No dia 22 de outubro de 1999, quando os matadores chegaram ao escritório de João Carlos, no centro de São Paulo, o empresário pensou que se tratava de um assalto e pediu que não o agredissem. Os assassinos amarraram seus pés e suas mãos, além de amordaçá-lo. João Carlos foi executado com 37 facadas. Ele tinha 39 anos.

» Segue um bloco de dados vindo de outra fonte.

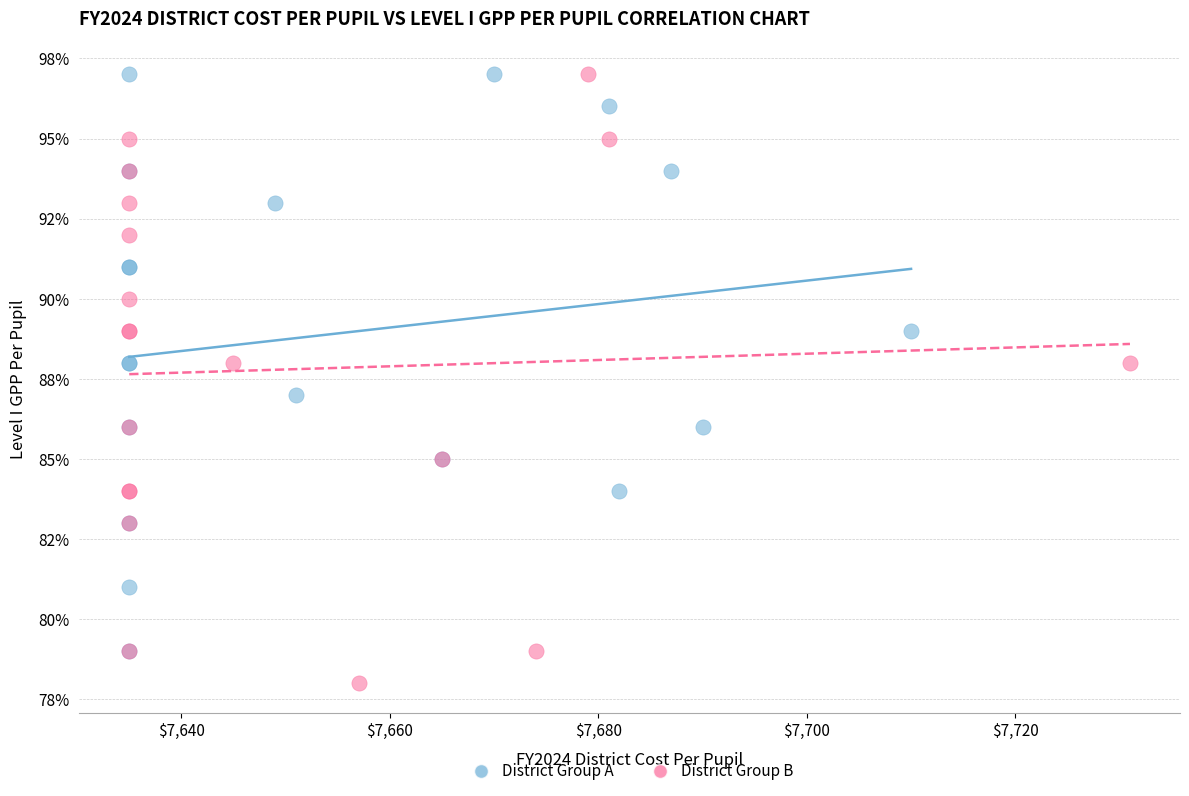

What are all the series names shown in the legend?

District Group A, District Group B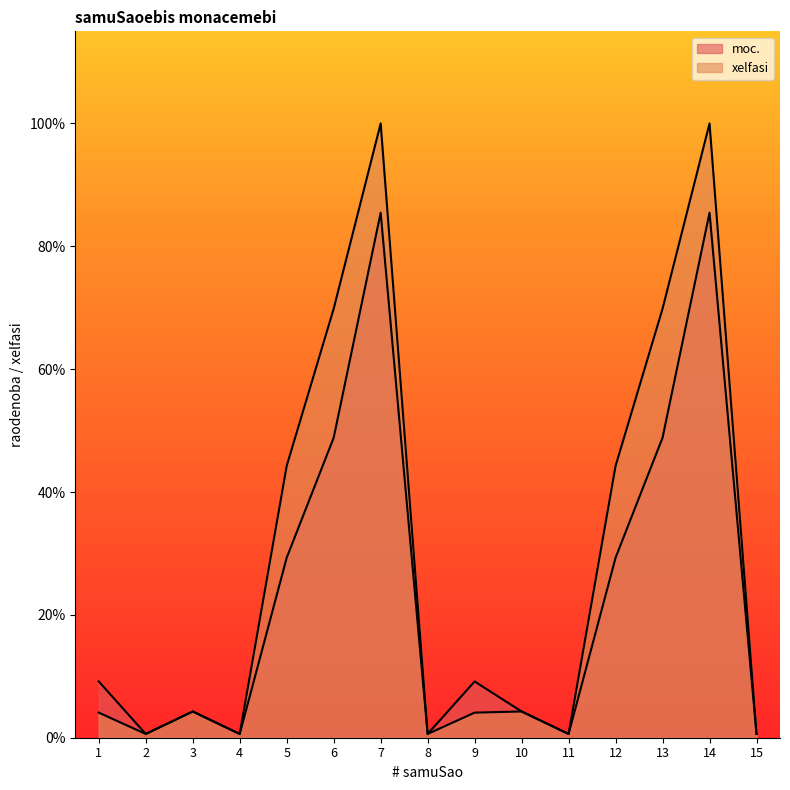

In xelfasi, how many points are lower than both neighbors (excluding endpoints)?

4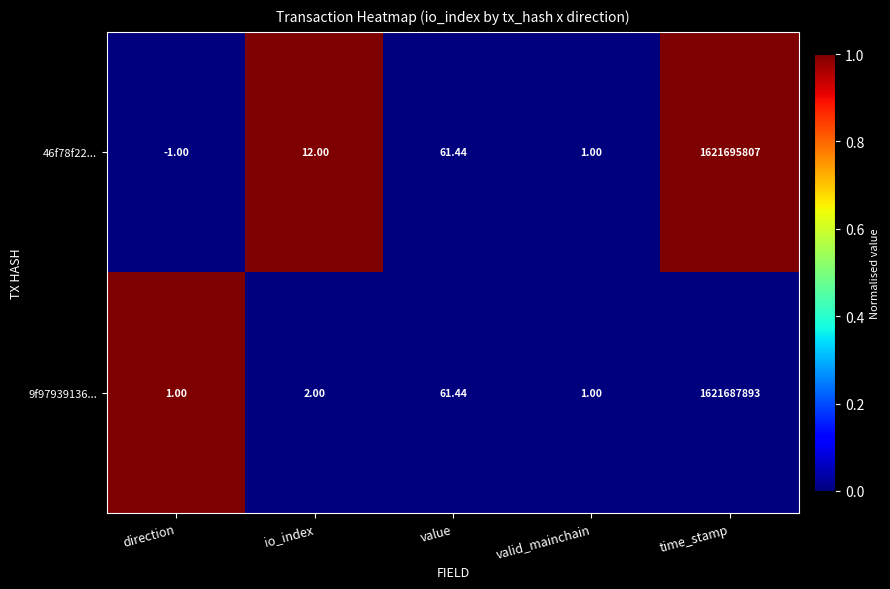

Which label corresponds to the largest value in the chart?

time_stamp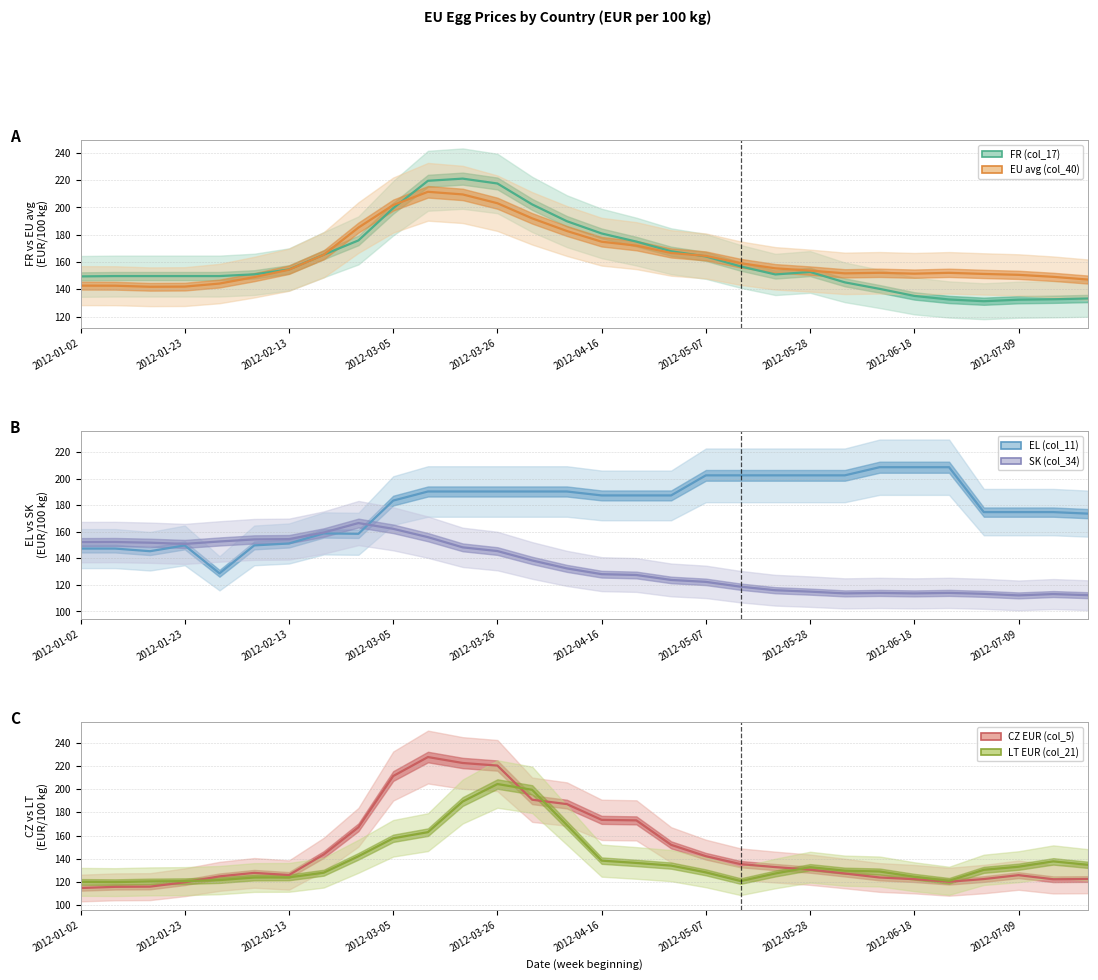

What value does the EL (col_11) series have at 25?

208.7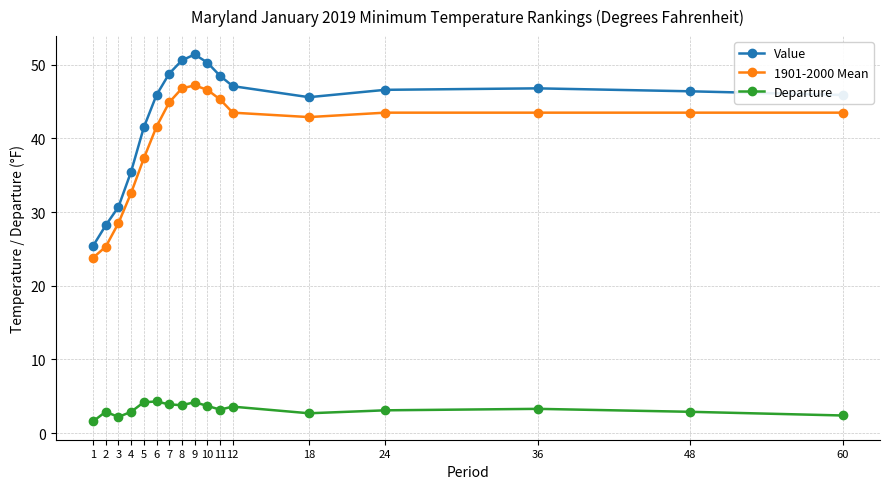

What is the minimum value shown in the chart?

1.6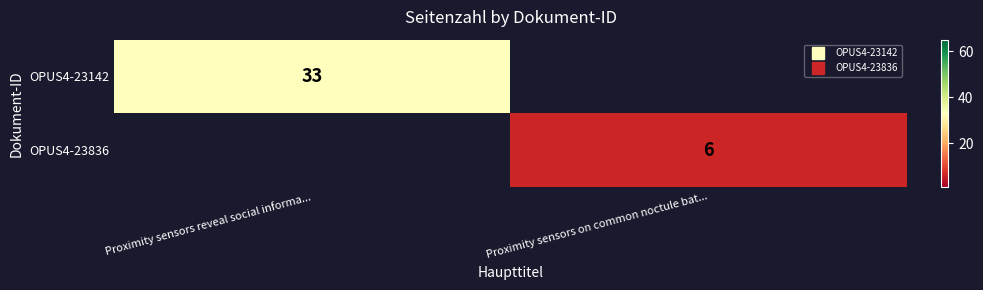

How many data points does each series have?

2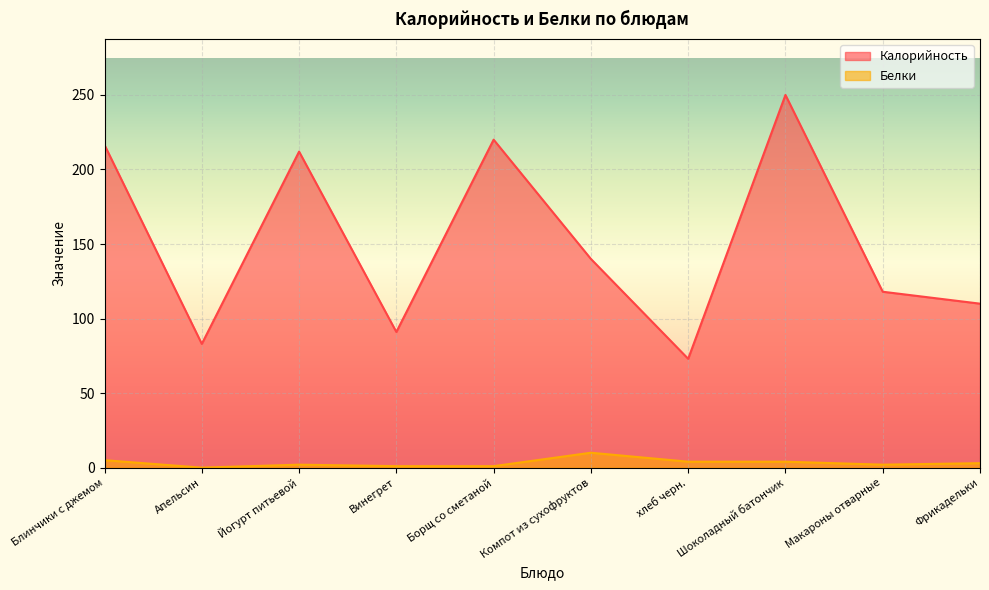

What is the sum of the Калорийность values at Борщ со сметаной and Блинчики с джемом?

436.4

A decisão de soltar Garcia foi do ministro Cezar Peluso, do STF. O mandante havia obtido um habeas-corpus em 2004 para responder em liberdade ao processo porque sua prisão fora mal fundamentada e porque estava preso havia quatro anos sem julgamento. De fato, os réus estavam detidos desde 2000 em razão de prisão preventiva. Todos poderiam ter o mesmo benefício dado ao mandante, desde que não tivessem sido julgados em definitivo.
No caso de Garcia, ele foi condenado a 17 anos de prisão em fevereiro de 2004 pela 1ª Vara do Júri de São Paulo, mas apelou da sentença. Ele aguardava o julgamento do recurso no TJ quando, em 19 de maio deste ano, pediu ao STF o habeas-corpus. Em 14 de junho, o ministro Peluso pediu informações sobre o andamento do processo ao TJ e à 1ª Vara do Júri.
Em 19 de julho, o TJ negou por unanimidade a apelação do réu. Com isso, a pena de Garcia se tornou definitiva – ele passou a estar preso em razão da condenação no fim do processo e não mais pela prisão preventiva. Mas, em agosto, a 1ª Vara do Júri respondeu ao STF que o processo de Garcia estava no TJ para o julgamento da apelação. Assim, em 6 de setembro, o STF deu o habeas-corpus a Garcia. A ordem de soltura chegou à Justiça paulista, que não a questionou e a cumpriu em 13 de setembro.
Especialistas apontam uma sucessão de falhas
Uma sucessão de erros culminou na libertação de José Roberto Garcia, segundo especialistas em Direito consultados pelo Estado. Eles disseram que tudo poderia ter sido evitado com uma consulta ao cartório que mantinha o processo no TJ. No item 25, está especificado que a apelação havia sido negada ao réu em votação unânime. “Quando a ordem do Supremo chegou, o que se devia fazer era cumpri-la, mas manter a pessoa presa por já haver condenação definitiva”, afirmou o professor de Direito Penal Luis Flávio Gomes. Cabe agora, disse ele, a revisão da decisão e a expedição de nova ordem de prisão.
O ministro Cezar Peluso informou por meio de Assessoria de Imprensa que o STF pediu ao TJ informações sobre o julgamento da apelação criminal. Quer saber quando a ação foi julgada, se o réu foi condenado e se a decisão transitou em julgado. Só assim ele poderá reconsiderar a decisão que soltou Garcia. A Assessoria do TJ informou que o relator do processo no tribunal, desembargador Luis Pantaleão, limitou- se a dizer que tudo o que o Estado precisava saber estava nos autos.
A empresária Márcia Ganme Baüerle, irmã do empresário João Carlos Ganme, disse que a família está revoltada e indignada. “Meu pai morreu antes de ver o primeiro julgamento dos réus e agora soltam um deles. Graças a Deus ele não está vivo para ver isso. Seria mais uma punhalada nele.”